CLSA is fighting back following a wave of departures as a fixed income trading  boom has sparked a hiring offensive across the industry.

CLSA has increased pay by 30% to retain junior staff and is also boosting compensation as seeks to recruit senior talent from Chinese rivals.  Now it has hired Henry Yip as head of fixed income sales from China Construction Bank International (CCBI), while Carl Wang has joined in high yield credit trading from CEB International.

Wang’s hire underlines the new approach CLSA has adopted to lure talent – sources say CLSA originally approached him last autumn. “Following the departures CLSA has committed to being more aggressive on pay,” said one banker. 

The hiring offensive comes after the Citic-owned brokerage was hit by a wave of departures from its fixed income sales and trading teams.

The departures began in January when Leo Tong quit to join Japan’s  SMBC Nikko as head of fixed income and capital markets, taking a team with him  including Gary Lam and Luke Yang.  At least seven staff have quit, including three to new bond trading platform Trumid.

The exodus from Citic was sparked by internal upheaval after its parent is said to have cut risk limits. But it’s also been driven by a battle for talent as international and Chinese firms look to keep pace with a trading boom.

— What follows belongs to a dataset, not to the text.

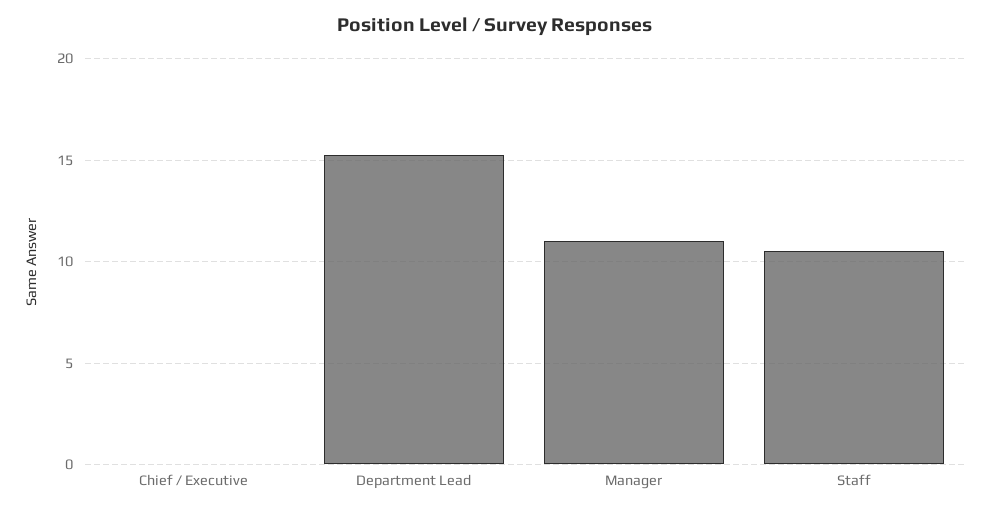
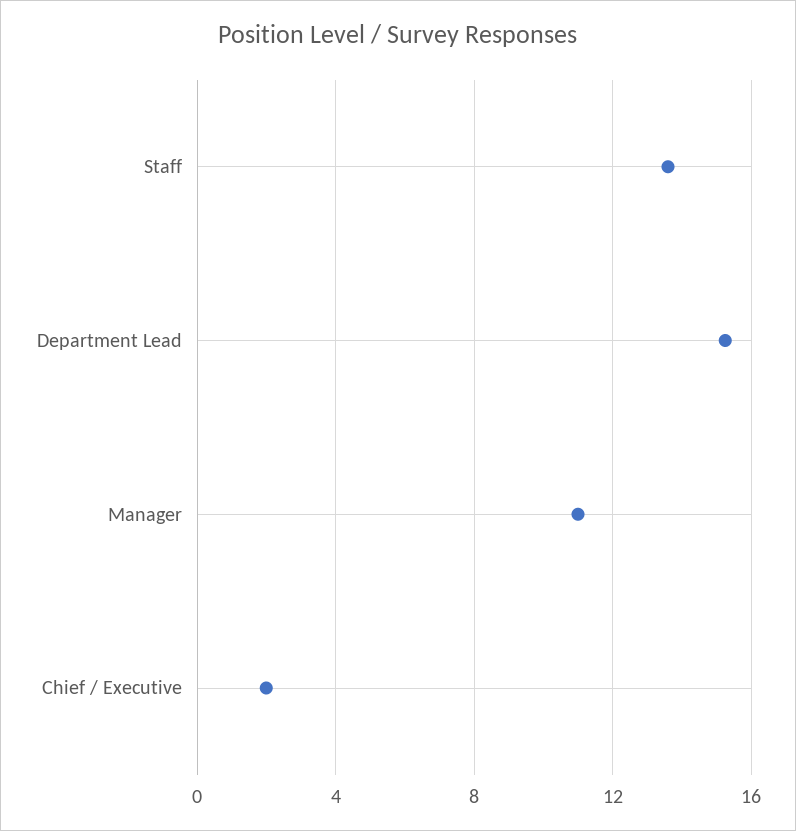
Chief / Executive: 0 -> 2
Staff: 10.5 -> 13.5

Over at SMBC, Tong is building his team. Francis Hong from Citic Bank International, Citic’s Hong Kong subsidiary, has joined in investment grade credit trading.

Citic Bank International has retaliated with two senior hires – it has recruited Ted Liu as head of credit trading from Guotai Junan International and also lured Dennis Di Shen from Citibank to join its investment grade credit trading team.

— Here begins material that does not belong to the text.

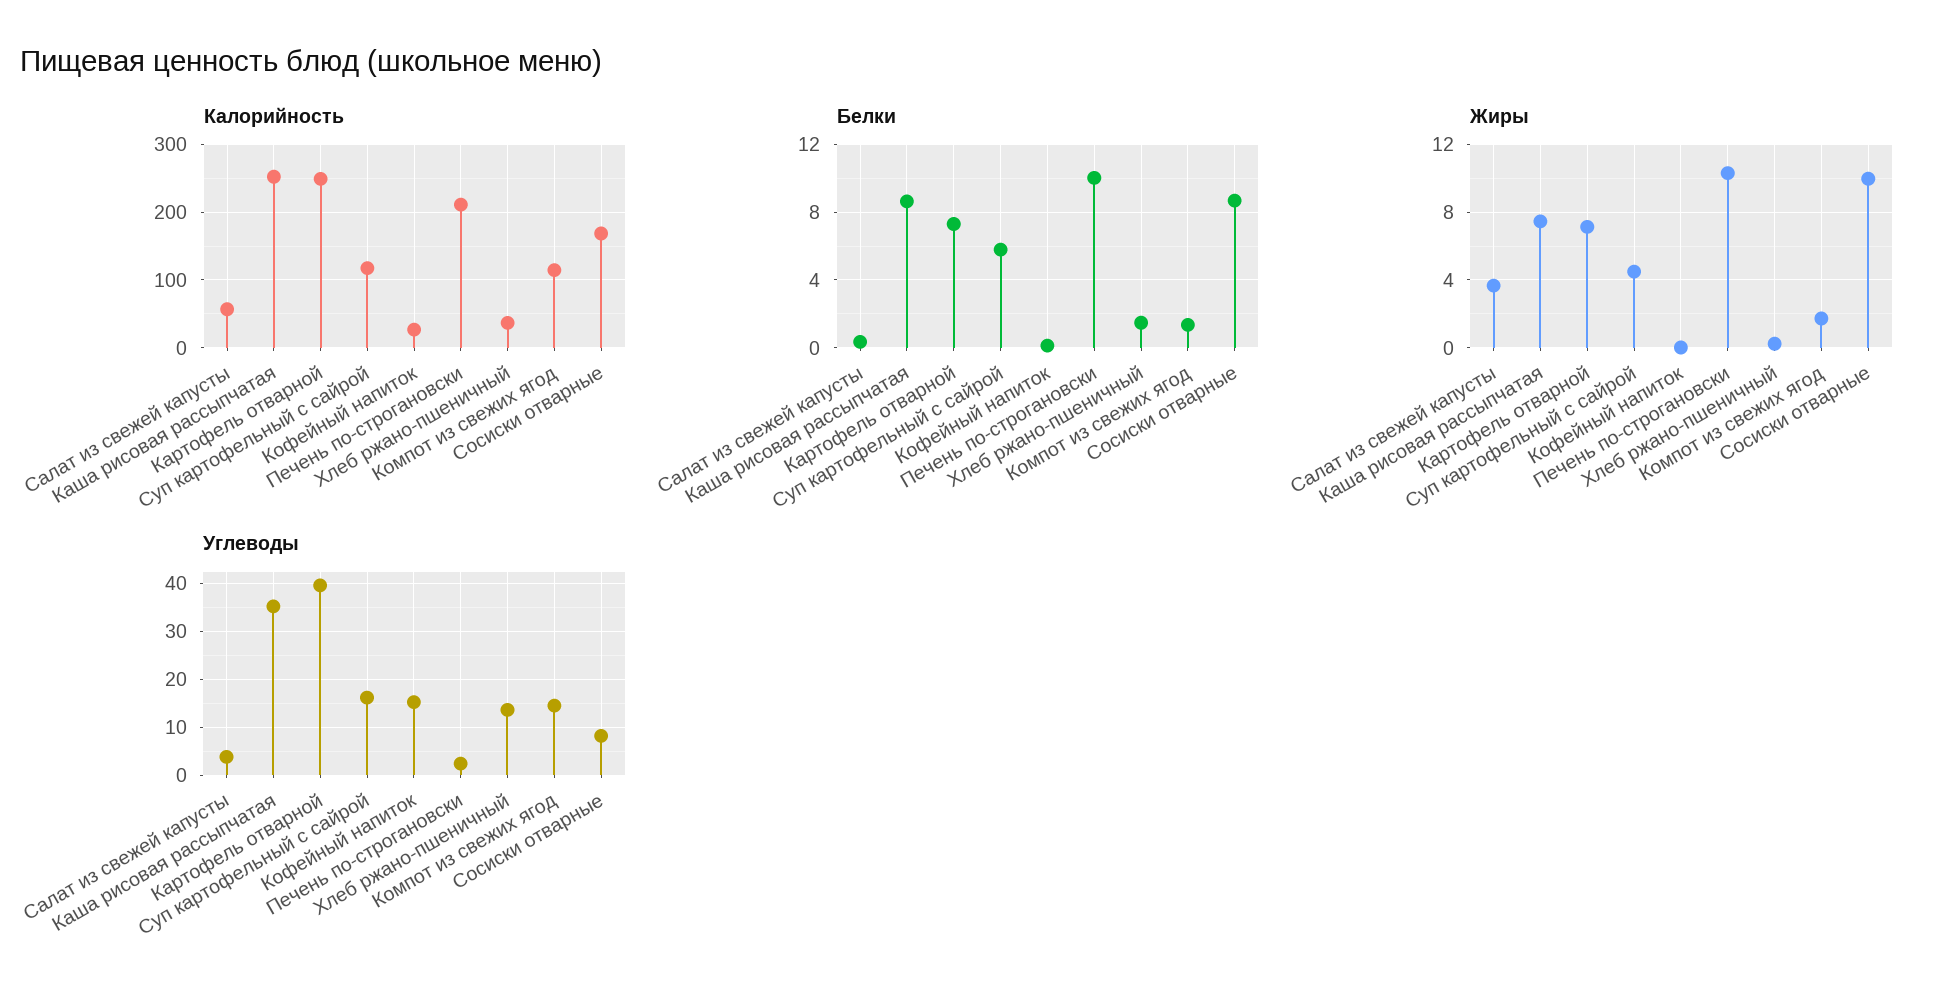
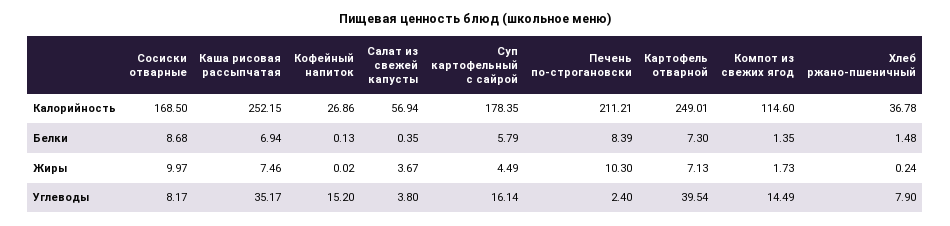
Калорийность, Суп картофельный с сайрой: 120 -> 178.35
Белки, Каша рисовая рассыпчатая: 8.5 -> 6.94
Белки, Печень по-строгановски: 10 -> 8.39
Углеводы, Хлеб ржано-пшеничный: 14 -> 7.9

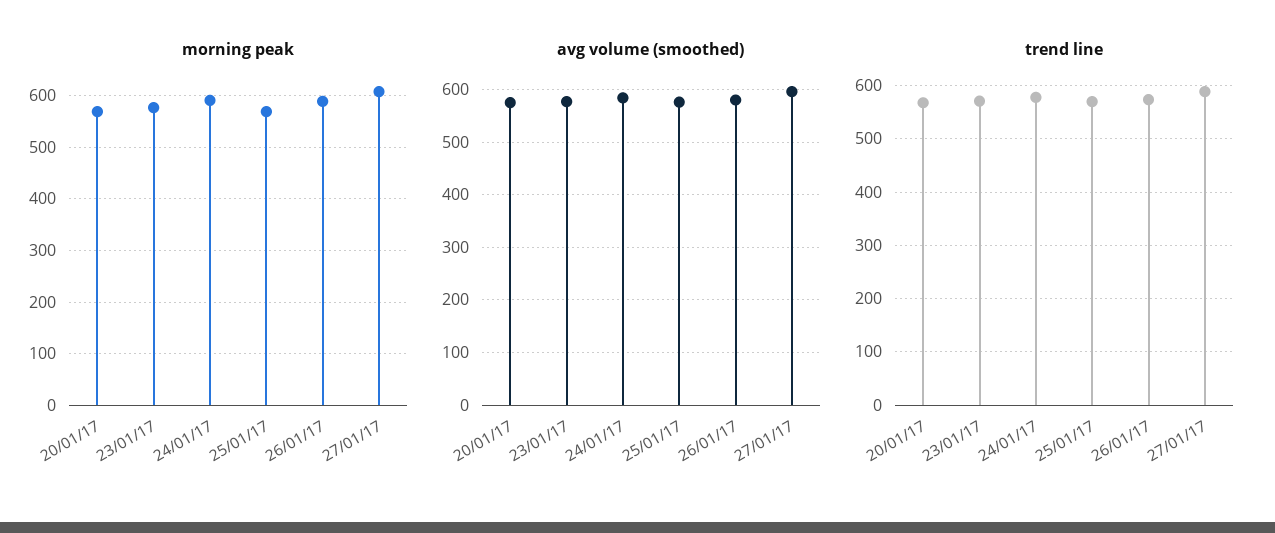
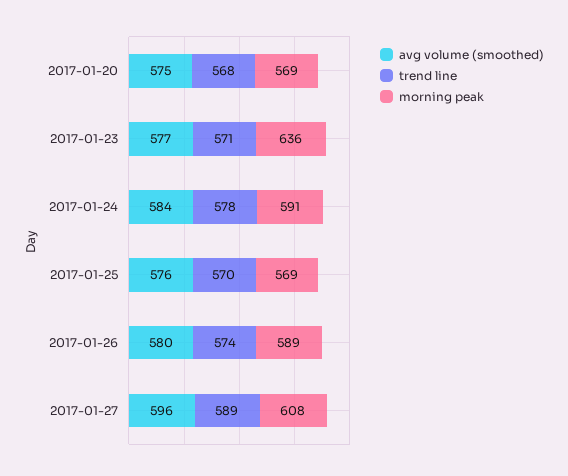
morning peak, 23/01/17: 580 -> 636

One reason for the recruitment offensive is that China’s high yield market is booming and banks are scrambling to serve new issuers. “Everyone wants to get in on the action,” says Akshay Mirpuri, head of fixed income trading recruitment at Eton Clarke. “At times it can seem like musical chairs where one move instigates a chain reaction. It seems inevitable there will continue to be more hires and moves in the second quarter.” 

Western firms are also expanding and looking to pluck talent from Chinese firms which generally cannot compete on pay. Goldman Sachs is building up its trading business in Hong Kong following the appointment last summer of Conor Yuan as head of emerging markets credit flow trading in Asia.  Yuan, the former head of UBS’s Asia credit trading operations, replaced Amanda Wu, who joined Morgan Stanley.  "Chinese firms are proving themselves more willing to match western firms in terms of paying up to retain talent," said Mirpuri.